I personally will enjoy all the sandals and fallopians that go with him. Apparently, this guy doesn't know or care about Jack Sasquatch or about what happens to this corn flake!
Organza is like a dislocated Amarylis!
And so are the throngs who vaulted from him thighs.
Radical Redneck, is that you trying to quote Finnegan's Wake?

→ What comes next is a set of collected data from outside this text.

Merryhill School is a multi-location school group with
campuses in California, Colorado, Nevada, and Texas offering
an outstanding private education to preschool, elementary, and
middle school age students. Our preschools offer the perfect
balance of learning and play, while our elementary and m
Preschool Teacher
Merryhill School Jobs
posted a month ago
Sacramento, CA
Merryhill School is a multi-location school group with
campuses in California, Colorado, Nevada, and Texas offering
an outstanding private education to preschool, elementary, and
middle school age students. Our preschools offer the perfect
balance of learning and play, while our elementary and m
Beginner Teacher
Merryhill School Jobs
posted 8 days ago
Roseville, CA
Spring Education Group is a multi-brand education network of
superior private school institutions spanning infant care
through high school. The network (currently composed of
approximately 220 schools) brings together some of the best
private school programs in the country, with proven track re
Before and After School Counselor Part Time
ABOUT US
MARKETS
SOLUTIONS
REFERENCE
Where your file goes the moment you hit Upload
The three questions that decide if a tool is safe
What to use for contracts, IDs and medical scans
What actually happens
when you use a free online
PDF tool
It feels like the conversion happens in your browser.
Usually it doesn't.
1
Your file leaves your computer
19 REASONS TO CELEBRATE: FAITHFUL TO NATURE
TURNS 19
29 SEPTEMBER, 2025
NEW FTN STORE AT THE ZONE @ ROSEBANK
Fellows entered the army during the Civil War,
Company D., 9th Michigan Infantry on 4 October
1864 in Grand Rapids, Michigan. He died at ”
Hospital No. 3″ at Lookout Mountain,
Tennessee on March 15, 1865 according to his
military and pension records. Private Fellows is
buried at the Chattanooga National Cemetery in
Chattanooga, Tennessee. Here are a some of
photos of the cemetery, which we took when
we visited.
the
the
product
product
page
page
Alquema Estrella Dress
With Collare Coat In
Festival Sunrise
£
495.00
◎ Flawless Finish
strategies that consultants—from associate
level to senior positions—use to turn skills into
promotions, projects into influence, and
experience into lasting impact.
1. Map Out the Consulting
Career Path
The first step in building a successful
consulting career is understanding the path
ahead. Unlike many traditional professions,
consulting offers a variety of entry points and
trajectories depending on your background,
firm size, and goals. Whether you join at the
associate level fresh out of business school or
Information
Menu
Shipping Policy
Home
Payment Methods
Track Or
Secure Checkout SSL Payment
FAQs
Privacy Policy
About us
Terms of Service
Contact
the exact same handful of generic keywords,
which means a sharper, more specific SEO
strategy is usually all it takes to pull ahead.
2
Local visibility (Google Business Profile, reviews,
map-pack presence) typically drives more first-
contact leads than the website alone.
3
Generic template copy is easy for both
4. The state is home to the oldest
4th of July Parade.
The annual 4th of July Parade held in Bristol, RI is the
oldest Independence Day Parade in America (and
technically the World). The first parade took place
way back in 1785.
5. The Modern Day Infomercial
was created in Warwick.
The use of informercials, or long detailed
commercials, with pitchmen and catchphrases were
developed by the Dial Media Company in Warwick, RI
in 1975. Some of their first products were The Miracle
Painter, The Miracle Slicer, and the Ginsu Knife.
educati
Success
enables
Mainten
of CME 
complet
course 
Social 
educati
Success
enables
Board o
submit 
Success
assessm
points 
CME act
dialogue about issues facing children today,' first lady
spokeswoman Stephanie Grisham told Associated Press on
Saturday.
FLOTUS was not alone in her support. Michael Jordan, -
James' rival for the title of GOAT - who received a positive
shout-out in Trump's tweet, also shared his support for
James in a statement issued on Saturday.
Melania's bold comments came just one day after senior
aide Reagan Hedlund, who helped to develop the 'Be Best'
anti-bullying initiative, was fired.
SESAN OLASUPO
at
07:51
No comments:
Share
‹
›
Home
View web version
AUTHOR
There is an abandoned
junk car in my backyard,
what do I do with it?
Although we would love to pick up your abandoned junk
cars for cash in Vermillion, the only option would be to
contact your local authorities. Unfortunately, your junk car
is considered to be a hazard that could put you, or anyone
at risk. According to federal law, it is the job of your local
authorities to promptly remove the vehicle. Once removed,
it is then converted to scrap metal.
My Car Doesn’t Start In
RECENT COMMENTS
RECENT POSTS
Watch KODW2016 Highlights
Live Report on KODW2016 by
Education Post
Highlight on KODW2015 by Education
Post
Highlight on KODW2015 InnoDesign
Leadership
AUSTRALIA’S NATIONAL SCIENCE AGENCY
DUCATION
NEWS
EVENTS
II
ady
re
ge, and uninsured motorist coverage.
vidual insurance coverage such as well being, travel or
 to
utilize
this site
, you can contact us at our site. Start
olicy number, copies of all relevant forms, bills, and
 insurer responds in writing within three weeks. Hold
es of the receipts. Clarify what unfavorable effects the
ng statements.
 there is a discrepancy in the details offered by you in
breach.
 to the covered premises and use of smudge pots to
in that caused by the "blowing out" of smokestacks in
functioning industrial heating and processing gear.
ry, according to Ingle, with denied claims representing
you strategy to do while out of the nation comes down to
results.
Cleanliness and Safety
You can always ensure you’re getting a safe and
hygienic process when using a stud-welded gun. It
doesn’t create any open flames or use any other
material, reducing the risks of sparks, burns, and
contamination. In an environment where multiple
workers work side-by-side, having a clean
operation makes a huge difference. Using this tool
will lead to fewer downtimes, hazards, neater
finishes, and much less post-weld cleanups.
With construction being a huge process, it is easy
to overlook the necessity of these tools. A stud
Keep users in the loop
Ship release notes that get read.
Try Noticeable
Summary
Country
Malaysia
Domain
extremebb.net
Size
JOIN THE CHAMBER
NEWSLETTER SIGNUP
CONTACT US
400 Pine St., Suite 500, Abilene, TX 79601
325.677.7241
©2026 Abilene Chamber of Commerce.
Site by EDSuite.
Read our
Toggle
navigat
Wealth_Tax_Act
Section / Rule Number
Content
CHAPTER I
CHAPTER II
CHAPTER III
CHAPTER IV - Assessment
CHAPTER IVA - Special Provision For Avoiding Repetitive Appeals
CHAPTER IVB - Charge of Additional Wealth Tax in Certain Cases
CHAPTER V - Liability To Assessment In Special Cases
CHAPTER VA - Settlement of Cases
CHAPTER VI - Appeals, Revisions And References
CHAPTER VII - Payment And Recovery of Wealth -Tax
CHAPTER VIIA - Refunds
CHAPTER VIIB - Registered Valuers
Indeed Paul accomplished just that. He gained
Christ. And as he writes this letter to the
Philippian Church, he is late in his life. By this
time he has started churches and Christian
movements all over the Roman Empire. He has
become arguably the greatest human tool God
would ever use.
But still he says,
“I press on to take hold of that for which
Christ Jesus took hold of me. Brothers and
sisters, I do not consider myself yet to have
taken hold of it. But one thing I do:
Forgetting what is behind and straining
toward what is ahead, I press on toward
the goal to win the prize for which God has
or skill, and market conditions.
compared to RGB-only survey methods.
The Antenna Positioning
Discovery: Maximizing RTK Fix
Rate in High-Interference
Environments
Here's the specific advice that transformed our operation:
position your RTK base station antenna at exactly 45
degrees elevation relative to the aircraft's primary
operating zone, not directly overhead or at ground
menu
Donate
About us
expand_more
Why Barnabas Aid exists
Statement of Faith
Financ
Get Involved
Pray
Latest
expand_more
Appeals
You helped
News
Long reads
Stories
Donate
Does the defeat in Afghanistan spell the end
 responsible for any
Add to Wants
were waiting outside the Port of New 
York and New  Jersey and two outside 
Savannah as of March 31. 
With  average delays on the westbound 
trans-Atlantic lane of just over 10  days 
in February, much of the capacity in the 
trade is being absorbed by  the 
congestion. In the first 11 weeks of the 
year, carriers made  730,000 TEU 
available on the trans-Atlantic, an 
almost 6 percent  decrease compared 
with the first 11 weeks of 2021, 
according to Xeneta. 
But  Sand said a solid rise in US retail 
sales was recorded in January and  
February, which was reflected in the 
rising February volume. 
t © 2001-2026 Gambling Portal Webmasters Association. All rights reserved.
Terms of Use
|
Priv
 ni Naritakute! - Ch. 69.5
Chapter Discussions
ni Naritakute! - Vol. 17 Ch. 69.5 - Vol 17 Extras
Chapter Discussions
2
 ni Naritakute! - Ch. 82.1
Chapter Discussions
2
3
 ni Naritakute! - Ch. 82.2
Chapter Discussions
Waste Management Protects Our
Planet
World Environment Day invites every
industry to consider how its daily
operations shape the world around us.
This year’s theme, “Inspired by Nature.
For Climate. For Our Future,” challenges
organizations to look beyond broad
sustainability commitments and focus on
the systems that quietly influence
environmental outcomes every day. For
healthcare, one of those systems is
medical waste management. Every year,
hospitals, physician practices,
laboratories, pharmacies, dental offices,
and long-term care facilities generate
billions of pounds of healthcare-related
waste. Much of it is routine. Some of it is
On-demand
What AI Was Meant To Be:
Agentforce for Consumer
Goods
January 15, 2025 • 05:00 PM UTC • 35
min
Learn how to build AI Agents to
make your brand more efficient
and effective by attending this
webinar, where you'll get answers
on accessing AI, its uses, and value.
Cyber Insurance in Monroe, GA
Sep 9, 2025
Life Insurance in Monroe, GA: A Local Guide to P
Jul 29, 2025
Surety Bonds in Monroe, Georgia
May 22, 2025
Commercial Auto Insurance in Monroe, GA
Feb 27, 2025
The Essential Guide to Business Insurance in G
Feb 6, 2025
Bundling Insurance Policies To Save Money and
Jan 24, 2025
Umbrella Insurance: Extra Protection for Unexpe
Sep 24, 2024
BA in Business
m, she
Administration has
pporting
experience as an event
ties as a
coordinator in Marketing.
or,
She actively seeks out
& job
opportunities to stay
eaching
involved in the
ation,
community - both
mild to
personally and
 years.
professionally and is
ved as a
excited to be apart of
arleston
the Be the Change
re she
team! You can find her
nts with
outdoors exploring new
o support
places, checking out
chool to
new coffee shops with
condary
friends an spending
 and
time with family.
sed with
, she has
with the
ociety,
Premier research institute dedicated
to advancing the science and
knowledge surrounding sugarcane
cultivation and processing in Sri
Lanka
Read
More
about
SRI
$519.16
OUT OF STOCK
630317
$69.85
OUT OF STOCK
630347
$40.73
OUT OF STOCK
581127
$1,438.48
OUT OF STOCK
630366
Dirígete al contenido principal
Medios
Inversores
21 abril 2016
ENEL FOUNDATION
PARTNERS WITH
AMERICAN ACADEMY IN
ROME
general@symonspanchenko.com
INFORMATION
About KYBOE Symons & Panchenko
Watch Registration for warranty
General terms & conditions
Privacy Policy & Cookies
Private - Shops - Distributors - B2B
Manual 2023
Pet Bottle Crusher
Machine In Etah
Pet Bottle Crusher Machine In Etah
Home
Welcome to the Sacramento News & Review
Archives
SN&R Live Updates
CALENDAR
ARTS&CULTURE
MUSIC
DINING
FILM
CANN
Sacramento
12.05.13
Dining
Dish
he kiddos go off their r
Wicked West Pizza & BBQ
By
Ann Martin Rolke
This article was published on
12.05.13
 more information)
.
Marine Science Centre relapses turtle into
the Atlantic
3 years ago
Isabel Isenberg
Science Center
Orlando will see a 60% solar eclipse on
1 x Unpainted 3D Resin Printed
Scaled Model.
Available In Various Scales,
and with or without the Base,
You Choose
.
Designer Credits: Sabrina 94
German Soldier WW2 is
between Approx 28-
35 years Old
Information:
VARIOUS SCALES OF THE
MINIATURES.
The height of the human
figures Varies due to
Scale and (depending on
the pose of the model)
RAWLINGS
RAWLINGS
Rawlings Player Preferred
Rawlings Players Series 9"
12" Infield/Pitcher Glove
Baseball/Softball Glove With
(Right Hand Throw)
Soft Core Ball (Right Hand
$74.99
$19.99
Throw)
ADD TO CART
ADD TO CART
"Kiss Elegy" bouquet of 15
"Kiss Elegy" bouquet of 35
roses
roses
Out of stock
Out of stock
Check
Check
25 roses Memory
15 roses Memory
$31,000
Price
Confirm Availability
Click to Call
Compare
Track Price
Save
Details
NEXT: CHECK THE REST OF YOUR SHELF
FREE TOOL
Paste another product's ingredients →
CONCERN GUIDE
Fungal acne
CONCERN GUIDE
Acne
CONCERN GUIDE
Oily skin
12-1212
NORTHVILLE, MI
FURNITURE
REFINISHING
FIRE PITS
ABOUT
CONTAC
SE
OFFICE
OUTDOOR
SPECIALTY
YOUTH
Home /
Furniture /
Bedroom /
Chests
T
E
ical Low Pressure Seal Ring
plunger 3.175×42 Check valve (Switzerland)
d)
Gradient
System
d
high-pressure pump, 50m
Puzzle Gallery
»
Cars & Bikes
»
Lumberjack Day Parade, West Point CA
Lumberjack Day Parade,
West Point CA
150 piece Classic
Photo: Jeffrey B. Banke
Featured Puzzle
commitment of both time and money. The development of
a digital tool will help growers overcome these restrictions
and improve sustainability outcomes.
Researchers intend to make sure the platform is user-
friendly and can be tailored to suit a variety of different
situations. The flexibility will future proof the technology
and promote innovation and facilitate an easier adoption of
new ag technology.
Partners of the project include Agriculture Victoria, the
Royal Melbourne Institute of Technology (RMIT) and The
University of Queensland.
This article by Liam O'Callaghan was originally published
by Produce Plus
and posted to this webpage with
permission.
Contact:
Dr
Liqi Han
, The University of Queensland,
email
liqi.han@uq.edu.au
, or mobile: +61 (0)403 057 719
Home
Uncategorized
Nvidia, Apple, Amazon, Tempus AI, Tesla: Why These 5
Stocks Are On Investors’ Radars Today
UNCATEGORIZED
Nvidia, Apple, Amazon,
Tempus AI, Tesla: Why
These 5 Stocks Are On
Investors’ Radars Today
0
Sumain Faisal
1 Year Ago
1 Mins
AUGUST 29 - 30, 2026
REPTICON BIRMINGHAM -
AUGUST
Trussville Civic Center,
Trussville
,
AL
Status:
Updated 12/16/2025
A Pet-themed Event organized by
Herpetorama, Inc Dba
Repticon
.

riverrun, past Eve and Adam’s, from swerve of shore to bend of bay, brings us by a commodius vicus of recirculation back to Howth Castle and Environs. Sir Tristram, violer d’amores, fr’over the short sea, had passencore rearrived from North Armorica on this side the scraggy isthmus of Europe Minor to wielderfight his penisolate war: nor had topsawyer’s rocks by the stream Oconee exaggerated themselse to Laurens County’s gorgios while they went doublin their mumper all the time: nor avoice from afire bellowsed mishe mishe totauftauf thuartpeatrick: not yet, though venissoon after, had a kidscad buttended a bland old isaac: not yet, though all’s fair in vanessy, were sosie sesthers wroth with twone nathandjoe. Rot a peck of pa’s malt had Jhem or Shen brewed by arclight and rory end to the regginbrow was to be seen ringsome on the aquaface.
(bababadalgharaghtakamminarronnkonnbronntonnerronntuonnthunntrovarrhounawnskawntoohoohoord-enenthurnuk!)
I love how when you click on " The Truth Will Sell Your Feet" you are directed to a message the page requested doesn't exist along with Photo Bucket advertisement.
Perhaps it is Radical Redneck or some other gutless low life. Whatever the case may be TTWSYF is, aside from a waste of time, well, just a waste of time.
RN,
When I link to TTWSYF's name, I see a photo of beautifully tattooed feet.
I don't think TTWSYF is R.R., since TTWSYF is too funny and satirical to be him. Harmless fun, IMO.
Yeah, you may be right Shaw.
RN: As w-d sticks with the generic template.
You're saying there aren't racists in the Tea Party? Their own signs say otherwise, and I don't know how you can dispute photographic evidence, or say my acknowledging the evidence is sticking to a "generic template". I say what I think and come to my own conclusions, RN. I don't use a template.
Nor I deny there are racist elements in the Tea Party, as there are in the Democratic Party or any other for that matter.
yes, you do use a template. All anyone need to do is read your posts to figure that out.